◆ AIM OF THE TASK ◆
Please copy each line below that contains the string "photomicrograph".

════════════════════

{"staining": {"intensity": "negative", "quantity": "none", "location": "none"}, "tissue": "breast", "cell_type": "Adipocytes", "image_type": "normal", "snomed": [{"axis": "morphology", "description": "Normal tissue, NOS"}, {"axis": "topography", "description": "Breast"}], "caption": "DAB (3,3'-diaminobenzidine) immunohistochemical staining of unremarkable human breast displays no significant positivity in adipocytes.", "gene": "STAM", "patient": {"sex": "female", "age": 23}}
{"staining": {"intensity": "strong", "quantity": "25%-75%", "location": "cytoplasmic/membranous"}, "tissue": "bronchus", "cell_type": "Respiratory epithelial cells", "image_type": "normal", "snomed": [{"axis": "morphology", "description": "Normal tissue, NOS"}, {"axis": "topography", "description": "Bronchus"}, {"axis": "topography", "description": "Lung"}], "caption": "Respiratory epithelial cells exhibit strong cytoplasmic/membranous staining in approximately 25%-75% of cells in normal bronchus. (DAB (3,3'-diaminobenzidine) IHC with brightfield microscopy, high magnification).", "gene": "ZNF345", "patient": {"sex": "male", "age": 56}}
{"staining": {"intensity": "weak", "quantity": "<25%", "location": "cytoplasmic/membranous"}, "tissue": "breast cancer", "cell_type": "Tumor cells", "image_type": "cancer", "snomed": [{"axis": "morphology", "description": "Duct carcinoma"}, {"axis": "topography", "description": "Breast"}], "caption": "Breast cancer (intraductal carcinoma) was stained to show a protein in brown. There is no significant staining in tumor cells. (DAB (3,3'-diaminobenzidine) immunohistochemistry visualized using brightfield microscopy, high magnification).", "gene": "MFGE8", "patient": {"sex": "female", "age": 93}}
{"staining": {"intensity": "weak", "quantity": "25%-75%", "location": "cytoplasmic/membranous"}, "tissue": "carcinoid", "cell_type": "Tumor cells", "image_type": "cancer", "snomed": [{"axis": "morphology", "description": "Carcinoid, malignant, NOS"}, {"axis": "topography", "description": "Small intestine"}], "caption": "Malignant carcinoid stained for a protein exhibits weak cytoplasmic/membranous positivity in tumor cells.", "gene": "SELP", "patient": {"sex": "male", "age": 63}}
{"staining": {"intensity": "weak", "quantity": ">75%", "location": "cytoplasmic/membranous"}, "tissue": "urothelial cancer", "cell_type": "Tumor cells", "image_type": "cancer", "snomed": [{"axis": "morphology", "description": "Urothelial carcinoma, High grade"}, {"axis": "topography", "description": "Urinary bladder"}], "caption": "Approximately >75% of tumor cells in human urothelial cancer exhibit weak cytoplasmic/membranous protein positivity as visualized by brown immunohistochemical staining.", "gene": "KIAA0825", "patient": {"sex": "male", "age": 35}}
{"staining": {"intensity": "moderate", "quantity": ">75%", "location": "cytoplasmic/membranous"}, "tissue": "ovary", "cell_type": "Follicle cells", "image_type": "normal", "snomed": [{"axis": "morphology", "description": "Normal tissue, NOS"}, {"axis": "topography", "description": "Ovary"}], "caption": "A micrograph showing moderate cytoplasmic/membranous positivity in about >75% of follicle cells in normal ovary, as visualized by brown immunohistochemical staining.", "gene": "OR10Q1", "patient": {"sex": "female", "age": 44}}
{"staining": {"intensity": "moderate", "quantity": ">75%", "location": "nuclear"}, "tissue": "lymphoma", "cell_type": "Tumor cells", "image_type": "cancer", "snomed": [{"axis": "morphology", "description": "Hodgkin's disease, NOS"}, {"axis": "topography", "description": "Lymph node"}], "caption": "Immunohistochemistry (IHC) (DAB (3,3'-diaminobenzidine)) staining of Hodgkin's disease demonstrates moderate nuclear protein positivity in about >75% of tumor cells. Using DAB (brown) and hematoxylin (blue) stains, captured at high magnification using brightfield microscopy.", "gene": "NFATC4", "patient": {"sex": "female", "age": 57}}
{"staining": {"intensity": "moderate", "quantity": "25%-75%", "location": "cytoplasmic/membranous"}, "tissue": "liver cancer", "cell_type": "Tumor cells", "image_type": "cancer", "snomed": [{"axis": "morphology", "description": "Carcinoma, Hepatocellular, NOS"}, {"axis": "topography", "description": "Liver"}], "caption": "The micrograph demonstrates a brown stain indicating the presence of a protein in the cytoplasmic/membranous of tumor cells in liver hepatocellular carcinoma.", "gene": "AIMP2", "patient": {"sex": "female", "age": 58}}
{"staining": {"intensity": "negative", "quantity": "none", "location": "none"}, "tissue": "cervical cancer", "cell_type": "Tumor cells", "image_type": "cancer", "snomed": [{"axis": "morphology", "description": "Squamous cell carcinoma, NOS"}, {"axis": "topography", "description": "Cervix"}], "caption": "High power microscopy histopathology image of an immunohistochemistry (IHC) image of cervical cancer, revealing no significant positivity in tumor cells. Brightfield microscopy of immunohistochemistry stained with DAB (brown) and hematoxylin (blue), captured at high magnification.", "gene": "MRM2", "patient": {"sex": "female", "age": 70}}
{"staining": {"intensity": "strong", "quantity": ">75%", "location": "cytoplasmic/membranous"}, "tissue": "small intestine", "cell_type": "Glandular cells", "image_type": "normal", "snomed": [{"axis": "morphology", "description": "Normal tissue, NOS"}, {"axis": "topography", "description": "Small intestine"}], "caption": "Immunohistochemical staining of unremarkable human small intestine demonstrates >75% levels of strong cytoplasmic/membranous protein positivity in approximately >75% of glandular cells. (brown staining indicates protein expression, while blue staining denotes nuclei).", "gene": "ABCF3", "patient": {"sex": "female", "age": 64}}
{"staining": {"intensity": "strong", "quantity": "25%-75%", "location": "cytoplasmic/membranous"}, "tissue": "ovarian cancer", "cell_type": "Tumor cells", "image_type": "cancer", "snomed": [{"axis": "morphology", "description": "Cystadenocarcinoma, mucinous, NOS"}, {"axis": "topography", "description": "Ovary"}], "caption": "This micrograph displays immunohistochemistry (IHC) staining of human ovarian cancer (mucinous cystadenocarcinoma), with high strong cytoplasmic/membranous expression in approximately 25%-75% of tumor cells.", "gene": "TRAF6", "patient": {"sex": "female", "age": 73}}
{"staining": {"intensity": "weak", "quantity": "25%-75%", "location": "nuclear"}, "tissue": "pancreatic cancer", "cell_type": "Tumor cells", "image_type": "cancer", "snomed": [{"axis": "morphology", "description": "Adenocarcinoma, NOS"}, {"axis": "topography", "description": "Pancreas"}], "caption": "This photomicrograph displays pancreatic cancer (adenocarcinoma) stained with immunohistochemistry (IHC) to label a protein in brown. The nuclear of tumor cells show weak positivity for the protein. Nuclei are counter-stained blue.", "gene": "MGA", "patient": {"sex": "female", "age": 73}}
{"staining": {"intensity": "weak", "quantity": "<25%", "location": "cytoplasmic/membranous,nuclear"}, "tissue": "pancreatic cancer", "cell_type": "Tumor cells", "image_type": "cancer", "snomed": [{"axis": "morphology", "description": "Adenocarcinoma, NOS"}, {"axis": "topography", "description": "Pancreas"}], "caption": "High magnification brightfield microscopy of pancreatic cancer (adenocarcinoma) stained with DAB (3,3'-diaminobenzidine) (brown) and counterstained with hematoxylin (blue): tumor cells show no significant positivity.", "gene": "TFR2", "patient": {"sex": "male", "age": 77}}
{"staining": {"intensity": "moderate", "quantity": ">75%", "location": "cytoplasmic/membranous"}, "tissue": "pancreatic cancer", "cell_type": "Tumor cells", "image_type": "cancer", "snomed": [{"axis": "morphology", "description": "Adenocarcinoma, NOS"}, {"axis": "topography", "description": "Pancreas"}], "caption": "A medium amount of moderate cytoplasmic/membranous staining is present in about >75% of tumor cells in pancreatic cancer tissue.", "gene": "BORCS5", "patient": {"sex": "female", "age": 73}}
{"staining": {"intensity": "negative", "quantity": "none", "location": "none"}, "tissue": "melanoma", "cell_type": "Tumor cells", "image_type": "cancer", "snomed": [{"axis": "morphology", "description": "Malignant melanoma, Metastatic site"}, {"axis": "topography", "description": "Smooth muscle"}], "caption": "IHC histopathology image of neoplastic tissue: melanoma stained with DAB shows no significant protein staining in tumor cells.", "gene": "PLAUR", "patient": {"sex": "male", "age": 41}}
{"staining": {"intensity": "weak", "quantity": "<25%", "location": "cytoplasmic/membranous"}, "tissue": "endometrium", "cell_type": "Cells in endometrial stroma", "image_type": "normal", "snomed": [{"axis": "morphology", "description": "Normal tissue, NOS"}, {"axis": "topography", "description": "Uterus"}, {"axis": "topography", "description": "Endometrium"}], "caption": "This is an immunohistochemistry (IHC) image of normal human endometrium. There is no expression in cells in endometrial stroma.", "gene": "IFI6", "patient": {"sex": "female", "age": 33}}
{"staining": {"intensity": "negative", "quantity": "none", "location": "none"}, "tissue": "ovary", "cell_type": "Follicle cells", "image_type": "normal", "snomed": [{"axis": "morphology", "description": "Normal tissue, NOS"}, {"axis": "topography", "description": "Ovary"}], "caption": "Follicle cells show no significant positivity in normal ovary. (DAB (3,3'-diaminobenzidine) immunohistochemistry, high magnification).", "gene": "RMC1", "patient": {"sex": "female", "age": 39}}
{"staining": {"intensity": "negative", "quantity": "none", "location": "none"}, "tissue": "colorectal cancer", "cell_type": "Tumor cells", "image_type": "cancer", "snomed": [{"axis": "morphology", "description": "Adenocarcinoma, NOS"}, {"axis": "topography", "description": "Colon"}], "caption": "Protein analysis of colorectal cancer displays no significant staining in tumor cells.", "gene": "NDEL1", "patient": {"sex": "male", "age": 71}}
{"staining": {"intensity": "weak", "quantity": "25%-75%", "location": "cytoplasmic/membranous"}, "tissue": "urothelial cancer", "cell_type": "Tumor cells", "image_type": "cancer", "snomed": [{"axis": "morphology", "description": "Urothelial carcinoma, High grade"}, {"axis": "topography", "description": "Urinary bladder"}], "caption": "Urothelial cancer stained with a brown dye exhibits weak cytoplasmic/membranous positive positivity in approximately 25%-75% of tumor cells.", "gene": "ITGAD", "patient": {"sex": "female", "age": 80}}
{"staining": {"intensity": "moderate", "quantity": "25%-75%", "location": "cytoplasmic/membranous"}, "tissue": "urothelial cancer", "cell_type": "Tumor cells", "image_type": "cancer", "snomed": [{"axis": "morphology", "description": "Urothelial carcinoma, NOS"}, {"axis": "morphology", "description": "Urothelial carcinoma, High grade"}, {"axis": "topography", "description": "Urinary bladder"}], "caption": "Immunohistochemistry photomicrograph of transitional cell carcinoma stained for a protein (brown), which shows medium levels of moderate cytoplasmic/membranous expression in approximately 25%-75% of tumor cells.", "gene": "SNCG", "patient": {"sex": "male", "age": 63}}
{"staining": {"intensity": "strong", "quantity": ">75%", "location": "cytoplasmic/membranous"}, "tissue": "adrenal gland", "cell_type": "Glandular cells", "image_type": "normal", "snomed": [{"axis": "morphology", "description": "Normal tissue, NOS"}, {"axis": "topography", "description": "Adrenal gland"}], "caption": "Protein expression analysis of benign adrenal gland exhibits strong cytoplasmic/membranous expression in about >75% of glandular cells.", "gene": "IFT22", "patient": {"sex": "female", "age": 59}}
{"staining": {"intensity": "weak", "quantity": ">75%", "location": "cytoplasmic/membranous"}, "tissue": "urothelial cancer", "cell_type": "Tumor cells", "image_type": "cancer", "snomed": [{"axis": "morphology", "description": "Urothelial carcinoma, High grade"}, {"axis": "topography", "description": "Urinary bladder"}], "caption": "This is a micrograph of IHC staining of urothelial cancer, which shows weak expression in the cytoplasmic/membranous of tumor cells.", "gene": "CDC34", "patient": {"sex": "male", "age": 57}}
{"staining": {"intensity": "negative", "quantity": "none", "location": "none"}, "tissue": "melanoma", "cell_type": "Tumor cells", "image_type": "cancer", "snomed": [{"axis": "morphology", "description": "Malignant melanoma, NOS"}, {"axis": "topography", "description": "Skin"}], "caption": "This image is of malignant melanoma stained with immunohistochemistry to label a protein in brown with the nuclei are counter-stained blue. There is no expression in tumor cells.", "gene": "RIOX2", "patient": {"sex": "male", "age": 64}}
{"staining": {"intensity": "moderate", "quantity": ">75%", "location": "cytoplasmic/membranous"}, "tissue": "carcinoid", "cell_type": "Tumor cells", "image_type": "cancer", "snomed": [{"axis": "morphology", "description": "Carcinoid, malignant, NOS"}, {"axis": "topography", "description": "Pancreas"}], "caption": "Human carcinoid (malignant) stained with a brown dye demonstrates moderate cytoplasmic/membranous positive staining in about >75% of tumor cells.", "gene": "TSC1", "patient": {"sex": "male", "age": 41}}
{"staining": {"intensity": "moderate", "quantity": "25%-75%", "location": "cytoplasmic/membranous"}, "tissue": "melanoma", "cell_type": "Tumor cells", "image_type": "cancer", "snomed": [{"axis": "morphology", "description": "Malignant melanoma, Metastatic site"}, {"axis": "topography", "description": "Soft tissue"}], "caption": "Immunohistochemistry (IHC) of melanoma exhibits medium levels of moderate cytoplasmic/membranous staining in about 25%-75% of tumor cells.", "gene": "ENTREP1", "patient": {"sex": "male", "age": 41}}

════════════════════

◆ OUTPUT OF THE EXERCISE ◆
{"staining": {"intensity": "weak", "quantity": "25%-75%", "location": "nuclear"}, "tissue": "pancreatic cancer", "cell_type": "Tumor cells", "image_type": "cancer", "snomed": [{"axis": "morphology", "description": "Adenocarcinoma, NOS"}, {"axis": "topography", "description": "Pancreas"}], "caption": "This photomicrograph displays pancreatic cancer (adenocarcinoma) stained with immunohistochemistry (IHC) to label a protein in brown. The nuclear of tumor cells show weak positivity for the protein. Nuclei are counter-stained blue.", "gene": "MGA", "patient": {"sex": "female", "age": 73}}
{"staining": {"intensity": "moderate", "quantity": "25%-75%", "location": "cytoplasmic/membranous"}, "tissue": "urothelial cancer", "cell_type": "Tumor cells", "image_type": "cancer", "snomed": [{"axis": "morphology", "description": "Urothelial carcinoma, NOS"}, {"axis": "morphology", "description": "Urothelial carcinoma, High grade"}, {"axis": "topography", "description": "Urinary bladder"}], "caption": "Immunohistochemistry photomicrograph of transitional cell carcinoma stained for a protein (brown), which shows medium levels of moderate cytoplasmic/membranous expression in approximately 25%-75% of tumor cells.", "gene": "SNCG", "patient": {"sex": "male", "age": 63}}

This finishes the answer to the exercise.